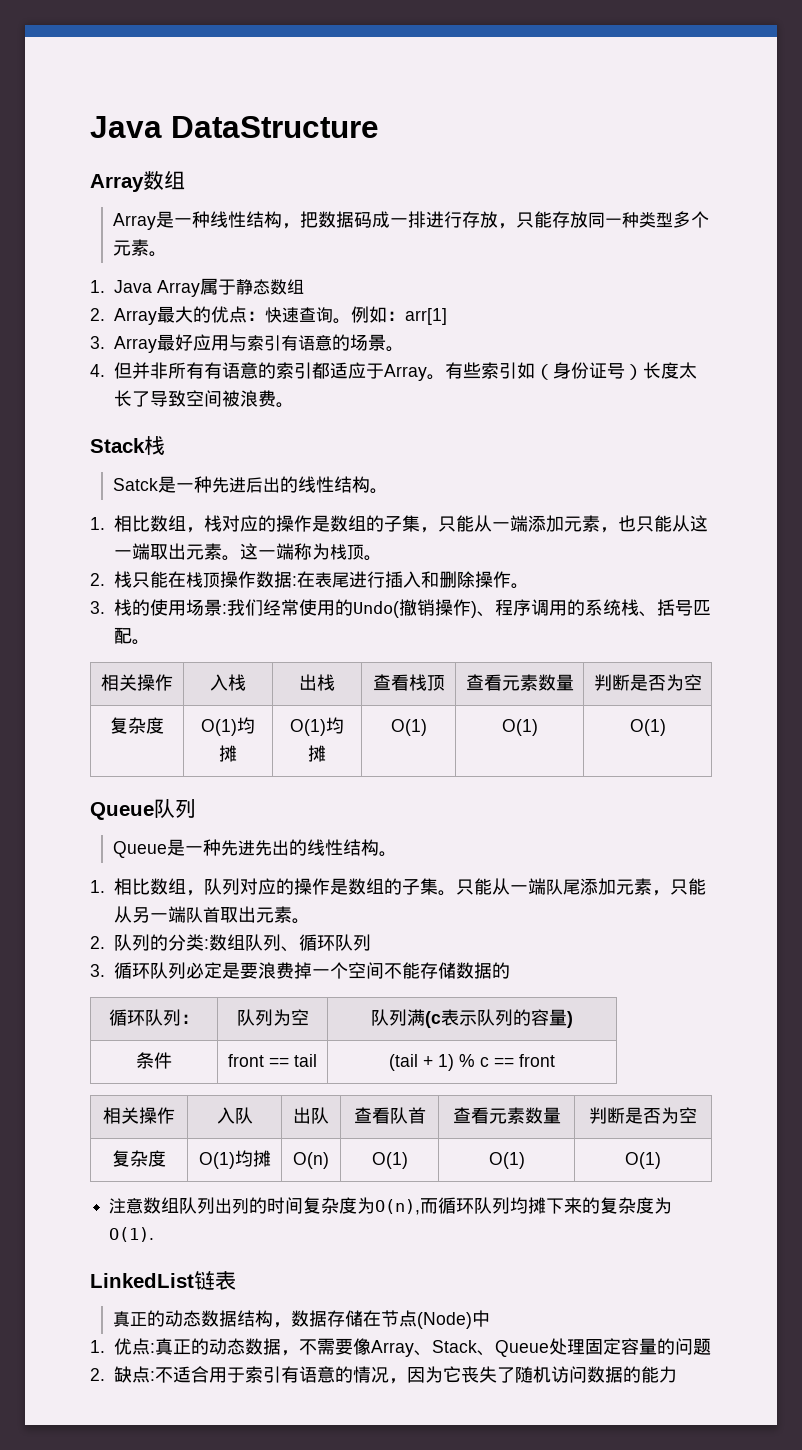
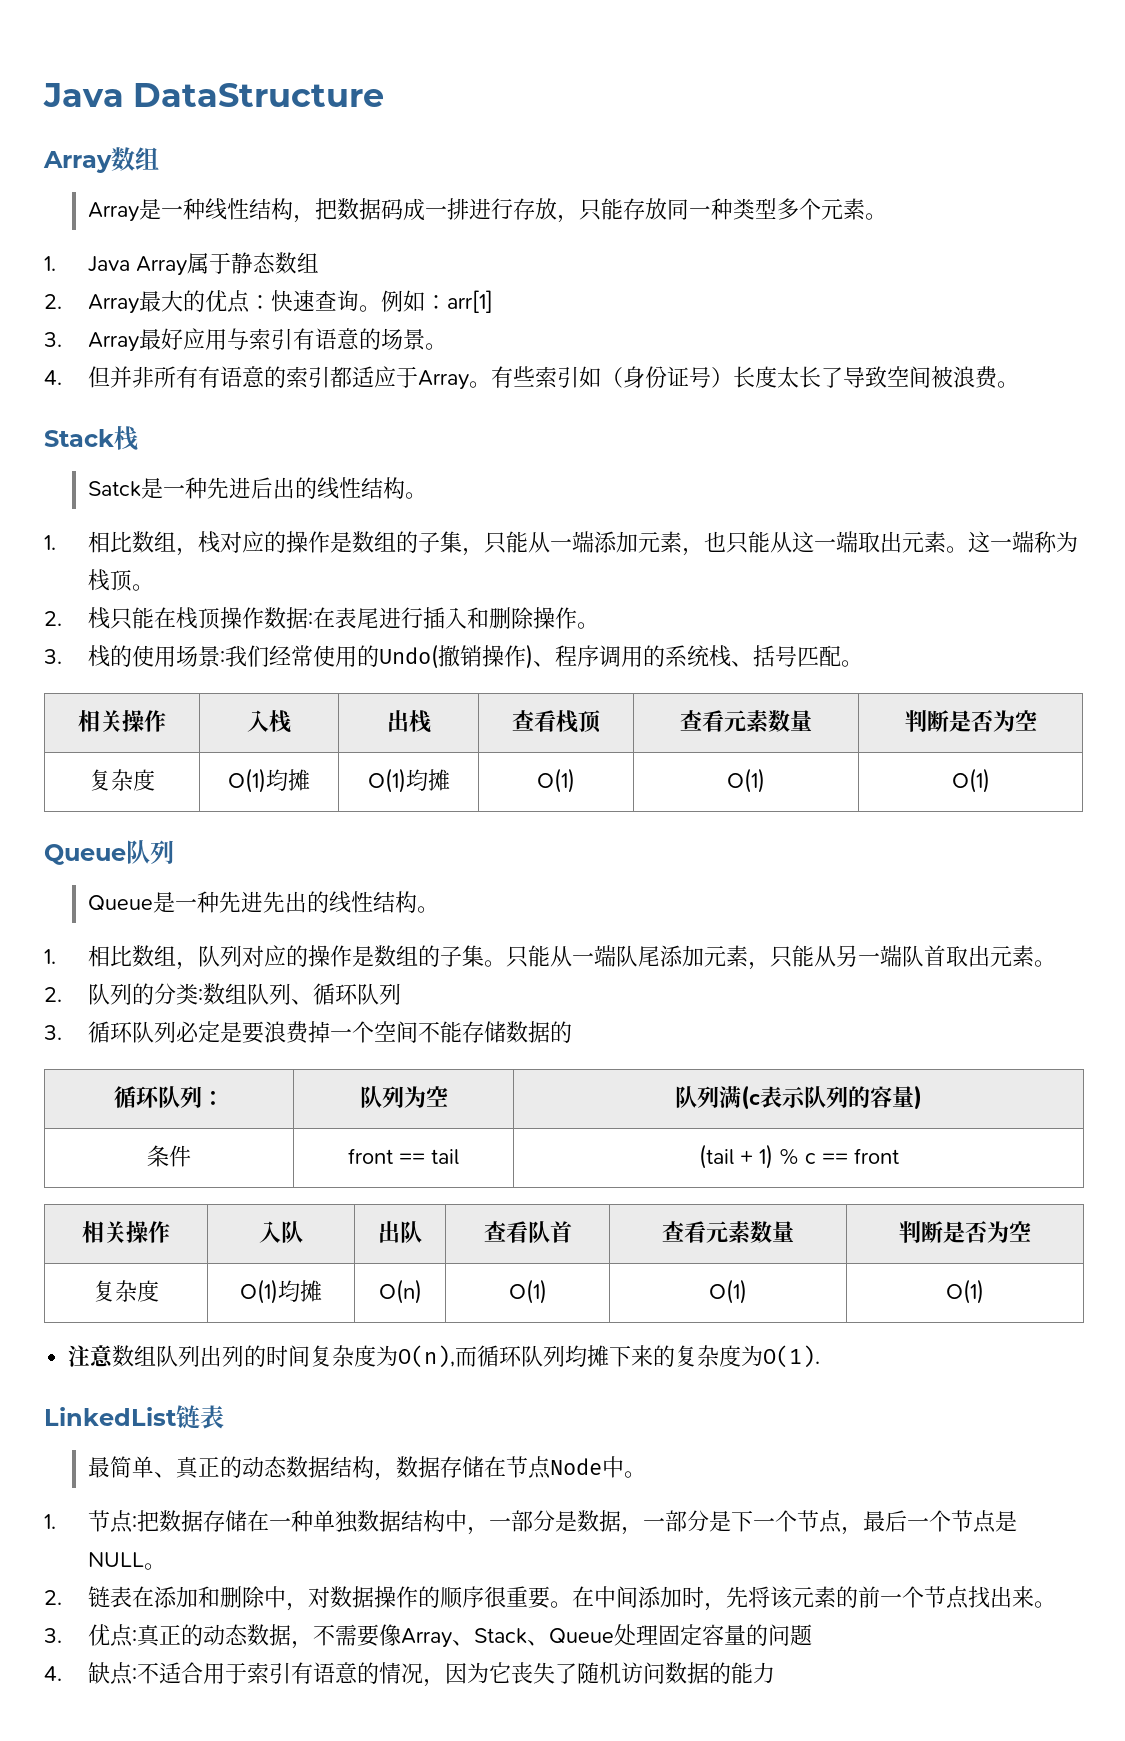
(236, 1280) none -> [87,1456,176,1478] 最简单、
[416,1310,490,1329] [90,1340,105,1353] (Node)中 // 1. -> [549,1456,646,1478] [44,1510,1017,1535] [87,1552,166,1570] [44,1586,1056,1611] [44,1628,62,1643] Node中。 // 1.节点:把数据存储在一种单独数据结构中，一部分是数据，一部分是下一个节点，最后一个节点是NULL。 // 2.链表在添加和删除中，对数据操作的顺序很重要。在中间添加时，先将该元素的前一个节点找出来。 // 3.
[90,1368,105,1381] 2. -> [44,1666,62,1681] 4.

...

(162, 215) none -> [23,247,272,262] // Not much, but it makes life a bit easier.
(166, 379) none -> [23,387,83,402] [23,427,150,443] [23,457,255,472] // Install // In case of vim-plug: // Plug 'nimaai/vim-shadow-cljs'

REQUIREMENT: Working from the data above, extract solely the lines from the one containing "(236, 1280) none -> [87,1456,176,1478] 最简单、" through the one containing "[90,1368,105,1381] 2. -> [44,1666,62,1681] 4.", exactly as they appear, both included.

ANSWER TO THE PROBLEM:
(236, 1280) none -> [87,1456,176,1478] 最简单、
[416,1310,490,1329] [90,1340,105,1353] (Node)中 // 1. -> [549,1456,646,1478] [44,1510,1017,1535] [87,1552,166,1570] [44,1586,1056,1611] [44,1628,62,1643] Node中。 // 1.节点:把数据存储在一种单独数据结构中，一部分是数据，一部分是下一个节点，最后一个节点是NULL。 // 2.链表在添加和删除中，对数据操作的顺序很重要。在中间添加时，先将该元素的前一个节点找出来。 // 3.
[90,1368,105,1381] 2. -> [44,1666,62,1681] 4.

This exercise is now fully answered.